A singular shove from behind landed me in the spotlight. I kept trying to tell myself that all I had to do was skip over the wooden rainbow, prance through the cellophane river, and collect the red wax apples from the other side of the cardboard forest. Rainbow, river, forest. A fifty-foot trek through hell.
I could feel the unicorn's eyes burning through the back of my sweatshirt. His gaze was boring it's way through me as I progressed one echoing step after another. Where were the business suit clad ferries? Where the fuck was the high heel wearing lawn gnome? Why was I the only one being tormented?
With an apple gripped firmly in each hand, I dreaded what was to come next. I stood like a deer caught in the blaze of steadily approaching headlights.
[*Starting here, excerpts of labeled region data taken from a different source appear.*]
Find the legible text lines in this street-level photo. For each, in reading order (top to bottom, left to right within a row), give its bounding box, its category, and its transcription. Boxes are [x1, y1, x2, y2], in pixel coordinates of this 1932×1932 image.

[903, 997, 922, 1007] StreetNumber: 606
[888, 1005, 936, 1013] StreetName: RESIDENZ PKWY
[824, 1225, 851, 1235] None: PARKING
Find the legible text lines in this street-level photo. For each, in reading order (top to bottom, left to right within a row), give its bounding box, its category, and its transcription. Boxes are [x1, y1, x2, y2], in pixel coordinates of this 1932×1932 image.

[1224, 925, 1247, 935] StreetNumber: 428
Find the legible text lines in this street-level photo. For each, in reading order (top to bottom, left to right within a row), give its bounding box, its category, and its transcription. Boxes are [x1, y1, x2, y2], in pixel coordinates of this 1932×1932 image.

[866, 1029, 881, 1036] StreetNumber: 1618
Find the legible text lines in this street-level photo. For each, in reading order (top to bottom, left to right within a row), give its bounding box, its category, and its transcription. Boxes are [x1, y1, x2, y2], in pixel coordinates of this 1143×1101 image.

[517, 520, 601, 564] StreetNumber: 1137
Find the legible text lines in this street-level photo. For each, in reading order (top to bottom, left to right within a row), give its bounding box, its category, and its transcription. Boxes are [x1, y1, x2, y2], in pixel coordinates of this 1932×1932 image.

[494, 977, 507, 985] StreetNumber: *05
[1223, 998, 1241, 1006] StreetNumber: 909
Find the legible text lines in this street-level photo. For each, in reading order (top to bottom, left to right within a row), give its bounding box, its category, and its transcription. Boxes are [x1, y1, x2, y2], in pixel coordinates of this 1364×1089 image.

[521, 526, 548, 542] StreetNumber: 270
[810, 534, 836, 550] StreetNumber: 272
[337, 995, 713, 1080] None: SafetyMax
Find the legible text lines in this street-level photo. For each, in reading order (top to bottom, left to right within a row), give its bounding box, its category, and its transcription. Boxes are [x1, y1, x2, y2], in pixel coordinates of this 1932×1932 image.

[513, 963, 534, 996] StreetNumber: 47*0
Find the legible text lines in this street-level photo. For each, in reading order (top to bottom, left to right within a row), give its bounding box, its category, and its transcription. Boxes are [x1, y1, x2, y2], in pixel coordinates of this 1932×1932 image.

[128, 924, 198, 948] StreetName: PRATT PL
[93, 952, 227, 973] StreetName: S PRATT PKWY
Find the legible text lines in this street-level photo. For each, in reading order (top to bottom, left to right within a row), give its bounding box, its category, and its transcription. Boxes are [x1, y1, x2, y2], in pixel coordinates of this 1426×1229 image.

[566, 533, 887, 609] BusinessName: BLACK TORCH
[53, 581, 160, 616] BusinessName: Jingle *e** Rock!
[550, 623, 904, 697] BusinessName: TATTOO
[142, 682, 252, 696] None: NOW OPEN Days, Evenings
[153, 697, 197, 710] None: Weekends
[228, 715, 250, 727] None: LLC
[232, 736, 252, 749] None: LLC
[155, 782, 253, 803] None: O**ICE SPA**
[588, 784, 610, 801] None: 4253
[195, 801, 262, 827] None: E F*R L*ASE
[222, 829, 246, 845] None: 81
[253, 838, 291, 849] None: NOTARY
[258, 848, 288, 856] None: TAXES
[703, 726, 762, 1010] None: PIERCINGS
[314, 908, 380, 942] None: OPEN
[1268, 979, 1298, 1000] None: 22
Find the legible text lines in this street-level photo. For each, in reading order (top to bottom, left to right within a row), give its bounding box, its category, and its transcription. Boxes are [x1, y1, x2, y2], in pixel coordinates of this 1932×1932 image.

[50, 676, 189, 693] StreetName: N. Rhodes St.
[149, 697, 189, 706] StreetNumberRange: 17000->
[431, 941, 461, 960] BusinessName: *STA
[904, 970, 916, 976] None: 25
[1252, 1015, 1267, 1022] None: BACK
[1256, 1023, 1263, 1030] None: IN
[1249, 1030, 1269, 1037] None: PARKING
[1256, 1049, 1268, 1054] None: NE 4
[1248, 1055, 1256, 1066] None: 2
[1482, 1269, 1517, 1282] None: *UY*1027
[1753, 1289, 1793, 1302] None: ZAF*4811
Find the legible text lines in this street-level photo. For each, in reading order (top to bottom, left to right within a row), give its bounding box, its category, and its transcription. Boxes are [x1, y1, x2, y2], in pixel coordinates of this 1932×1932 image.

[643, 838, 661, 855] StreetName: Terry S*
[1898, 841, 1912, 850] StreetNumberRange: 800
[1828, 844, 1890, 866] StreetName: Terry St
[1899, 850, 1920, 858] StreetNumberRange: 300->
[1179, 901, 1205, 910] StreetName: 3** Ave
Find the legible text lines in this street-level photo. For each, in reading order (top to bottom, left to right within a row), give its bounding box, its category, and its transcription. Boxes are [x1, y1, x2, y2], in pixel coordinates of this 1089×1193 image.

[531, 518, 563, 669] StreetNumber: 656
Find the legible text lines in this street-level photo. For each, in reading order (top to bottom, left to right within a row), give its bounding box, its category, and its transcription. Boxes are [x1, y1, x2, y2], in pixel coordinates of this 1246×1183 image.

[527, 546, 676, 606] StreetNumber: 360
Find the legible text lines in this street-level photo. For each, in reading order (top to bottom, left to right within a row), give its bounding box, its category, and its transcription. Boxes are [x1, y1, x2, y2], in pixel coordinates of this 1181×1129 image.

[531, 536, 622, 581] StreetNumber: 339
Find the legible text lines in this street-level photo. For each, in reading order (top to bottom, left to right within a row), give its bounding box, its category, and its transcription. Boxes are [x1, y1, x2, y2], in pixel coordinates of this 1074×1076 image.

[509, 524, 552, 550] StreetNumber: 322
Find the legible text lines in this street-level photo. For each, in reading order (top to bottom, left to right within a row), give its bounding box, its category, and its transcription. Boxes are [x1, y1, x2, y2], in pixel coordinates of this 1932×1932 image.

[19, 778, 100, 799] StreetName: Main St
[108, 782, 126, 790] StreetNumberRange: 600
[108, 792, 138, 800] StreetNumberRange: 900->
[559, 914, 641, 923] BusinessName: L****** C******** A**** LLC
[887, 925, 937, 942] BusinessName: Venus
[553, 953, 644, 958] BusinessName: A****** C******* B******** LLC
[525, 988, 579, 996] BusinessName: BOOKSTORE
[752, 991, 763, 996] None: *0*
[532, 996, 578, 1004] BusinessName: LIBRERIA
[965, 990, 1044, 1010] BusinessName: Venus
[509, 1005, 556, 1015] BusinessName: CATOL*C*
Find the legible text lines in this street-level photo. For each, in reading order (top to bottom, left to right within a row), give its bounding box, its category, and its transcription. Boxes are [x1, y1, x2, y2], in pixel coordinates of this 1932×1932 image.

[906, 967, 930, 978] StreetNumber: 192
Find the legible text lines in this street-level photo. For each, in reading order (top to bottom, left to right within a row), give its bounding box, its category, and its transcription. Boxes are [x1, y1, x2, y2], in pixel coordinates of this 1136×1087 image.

Please god don't make me say it. Huge horse teeth caught a reflection of the stage lights as the unicorn smiled at me. No, it wasn't a smile at all. The beast leered at me. Someone started screaming. I looked around to see who I needed to tell to shut up before realizing the piteous wailing was coming from me.
Concerned faces swam above me. I lay on the stage floor, staring up. I knew I had passed out before the first blurry figure stated as much. I'm lying on the floor after being mentally assaulted by a tux wearing unicorn, do you really think I need you to tell me that my six-year-old brain couldn't take the abuse any longer and finally offered me some peace by shutting down? Nu-uh. Didn't think so.
By the time I got to my feet, the unicorn was gone. He knew he had won. I'd never say the line I had rehearsed for the last 6 weeks in the sanctity of my bedroom. Maybe I would overcome my fear of public speaking for the Christmas play. Bless us. Everyone... Then again, maybe not.